Ganz zuletzt drehen wir noch eine Runde um den Liqeni Artificial i Tiranes, Tiranas Stadtsee und Erholungsgebiet Nummer eins, der mit viel grün und Ruhe und netten Cafes tatsächlich zum
Entspannen einlädt. Wer hätte das gedacht?
Und nun sind wir wieder beim Anfang unserer Geschichte: der Entscheidung, via Fähre nach Ancona und danach nach Raubling zurückzukehren, um von Mercedes Deutschland Leistungen einzufordern,
die uns hoffentlich ermöglichen, von dort aus mit neuer Sicherheit wieder gen Osten zu starten.
Und als das Schiff in Durres mit uns ablegt, das blaue Meer um uns herum, die frisch gebackene Pizza aus dem Profi-Ofen vor uns (ja, das ist eine italienische Fährlinie), da haben wir eigentlich
schon akzeptiert: vielleicht muss in unserem Abenteuer auch einfach eine Fahrt mit der Fähre vorkommen!

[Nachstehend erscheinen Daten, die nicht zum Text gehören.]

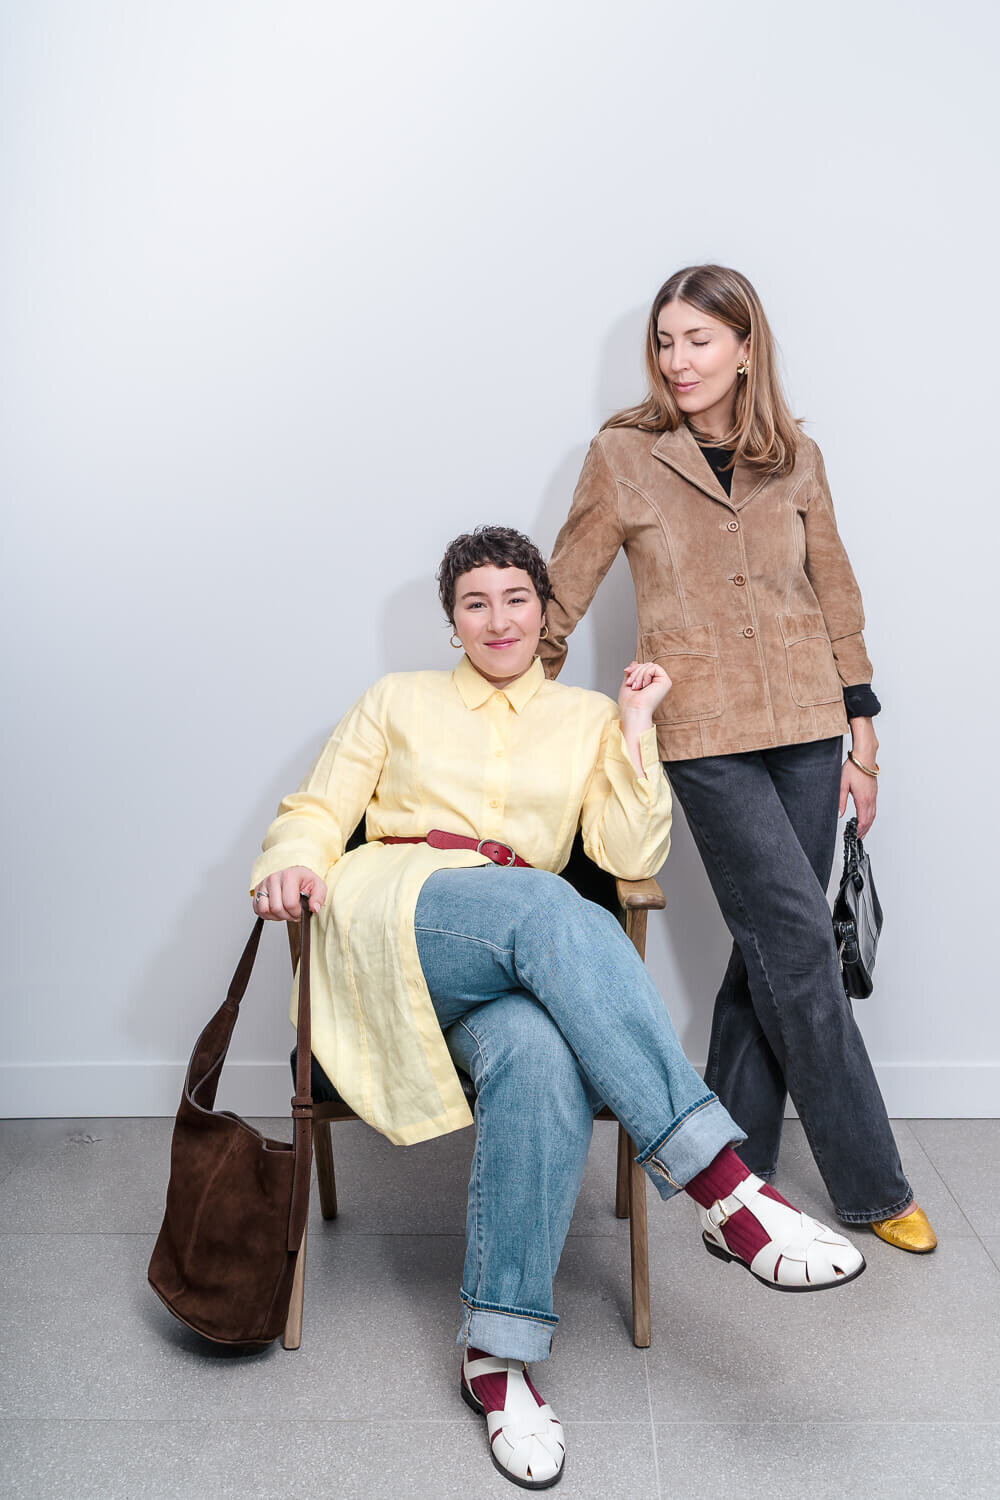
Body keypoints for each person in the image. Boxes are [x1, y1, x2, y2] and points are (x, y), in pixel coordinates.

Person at [250, 526, 865, 1491]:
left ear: (545, 612)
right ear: (452, 622)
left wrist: (632, 727)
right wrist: (291, 861)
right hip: (395, 919)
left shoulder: (581, 718)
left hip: (514, 966)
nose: (498, 619)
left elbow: (630, 857)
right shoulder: (396, 701)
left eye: (516, 599)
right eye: (475, 603)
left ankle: (496, 1357)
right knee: (548, 900)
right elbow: (319, 810)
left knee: (538, 1051)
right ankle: (724, 1188)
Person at [540, 264, 936, 1260]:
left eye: (698, 340)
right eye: (664, 342)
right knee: (797, 946)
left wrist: (863, 727)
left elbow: (832, 587)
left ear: (744, 346)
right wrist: (511, 693)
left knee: (766, 950)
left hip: (808, 723)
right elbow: (567, 581)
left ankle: (730, 1176)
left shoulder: (795, 457)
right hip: (703, 735)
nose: (677, 359)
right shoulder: (624, 457)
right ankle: (870, 1183)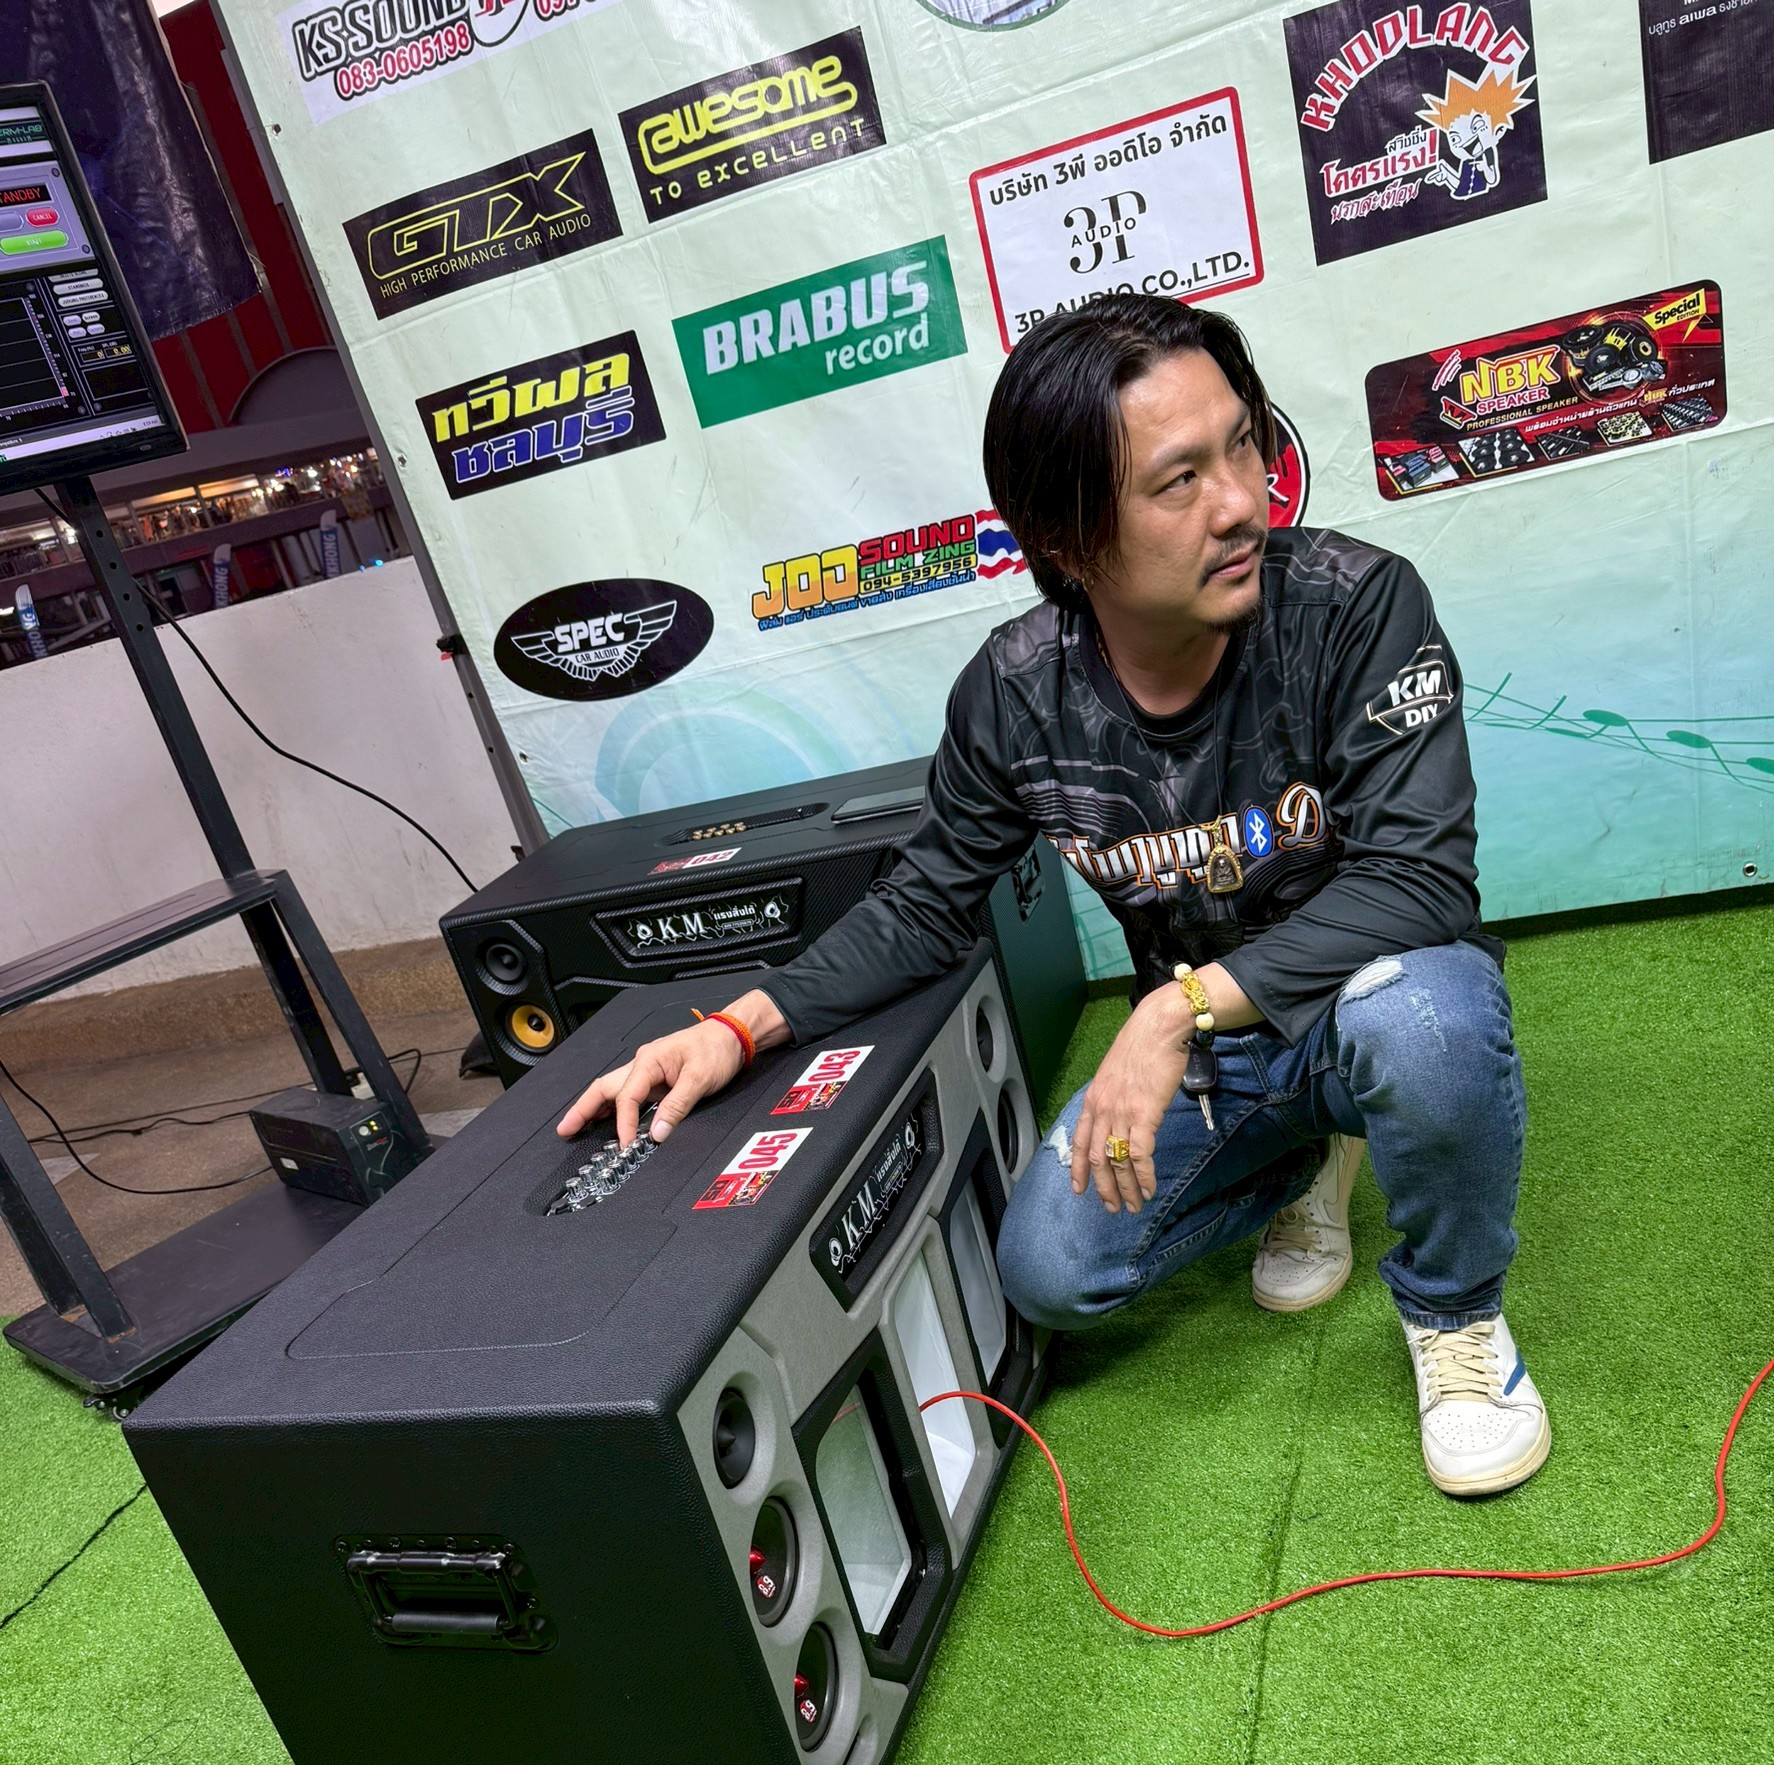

Ach ja, Jürgen hätte gerne noch eine kleine Side-Story erwähnt, die die Aufstellung von Mercedes Deutschland und Mercedes Albania verbildlichen soll. Wie schon berichtet war in good old Germany keine Bereitschaft vorhanden, mit den albanischen Kollegen zu telefonieren, obwohl es mit Sicherheit hilfreich gewesen wäre. In Albanien herrscht ein wenig Verwunderung, worauf Jürgen sagt: „Maybe it is because oft the English.“ Worauf unsere Mechaniker große Augen machen und erwidern: „But we speak English!“ „Yes, you do“, antworten wir, „but maybe the Germans don´t!“ An den Gesichtern ist deutlich zu erkennen, dass gerade ein Weltbild zusammen bricht!